Methods A systematic literature analysis using the Ovid Medline and EMBASE electronic databases was performed, encompassing all English language studies (published between 1996 and 2016) reporting visual, clinical, and angiographic treatment outcomes for UPAs. Rates of visual morbidity (any new, permanent postoperative deficit in visual acuity or visual field, or worsening of a preoperative deficit), angiographic (recurrence, retreatment) and clinical outcomes (death and dependency, post-treatment subarachnoid hemorrhage (SAH)) were extracted and analyzed. Random effects meta-analysis was performed for comparative studies.

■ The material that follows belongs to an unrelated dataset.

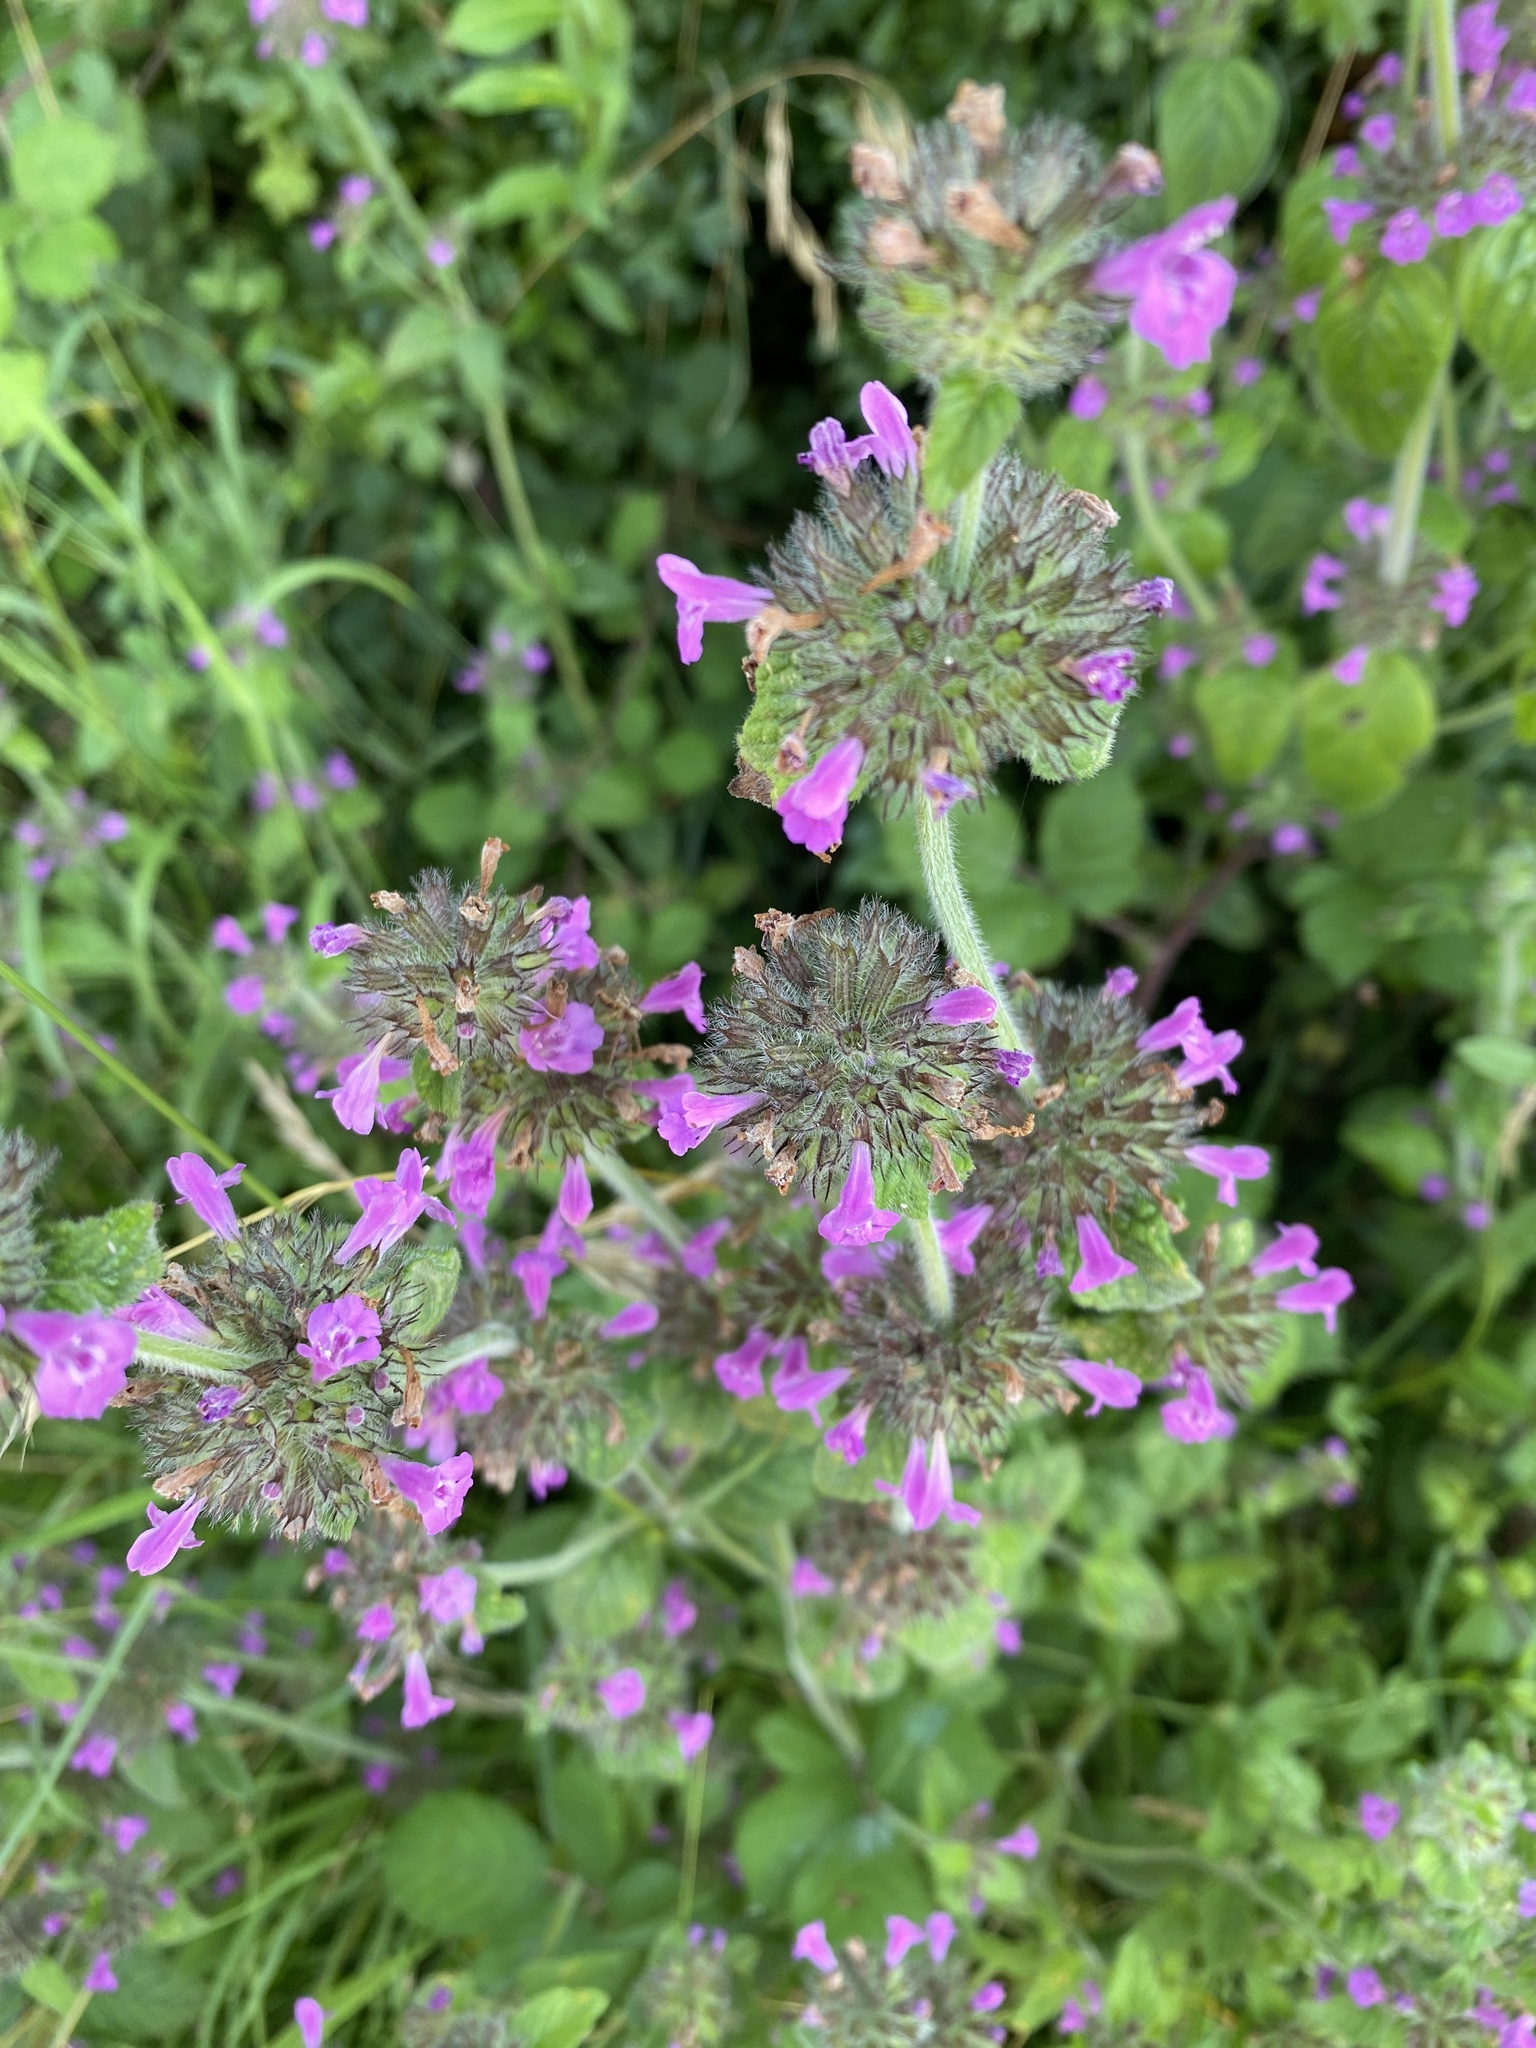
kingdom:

Results Twenty-eight studies reported on postoperative visual outcomes, with data available for 1013 endovascular and 691 microsurgical patients. In patients with normal vision undergoing repairs for UPAs, rates of postoperative visual morbidity were higher following microsurgical (10.8%; 95% CI 8.5–13.7) than endovascular (2.0%; 95% CI 1.2–3.2) interventions, p<0.001. In those with preoperative visual impairment, surgery was associated with a modest advantage in visual recovery as compared to endovascular therapies (65.2% vs 48.9%, p<0.03). There were no differences in visual morbidity following treatment with any of the endovascular modalities (coil embolization, stent-assisted coiling, or flow diverters). Meta-analysis of comparative studies suggested a trend towards poor visual (ES=0.42; 95% CI 0.08–2.09) and clinical outcomes (ES=0.57; 95% CI 0.07–4.44) following microsurgery, and a trend towards angiographic recurrence (ES=2.52; 95% CI 0.80–7.90) and retreatment (ES=1.62; 95% CI 0.46–5.67) towards endovascular interventions.

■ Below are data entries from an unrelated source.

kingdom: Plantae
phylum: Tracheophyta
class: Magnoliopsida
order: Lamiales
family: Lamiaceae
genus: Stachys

Conclusions In patients with normal vision undergoing repairs for UPAs, there is a positive correlation between visual outcomes and endovascular treatments. When visual compromise is present, surgery provided modest advantage in visual recovery. However, definitive conclusions were not possible due to data heterogeneity.
Disclosures M. Asaid: None. A. O’Neill: None. D. Bervini: None. R. Chandra: None. L. Lai: None.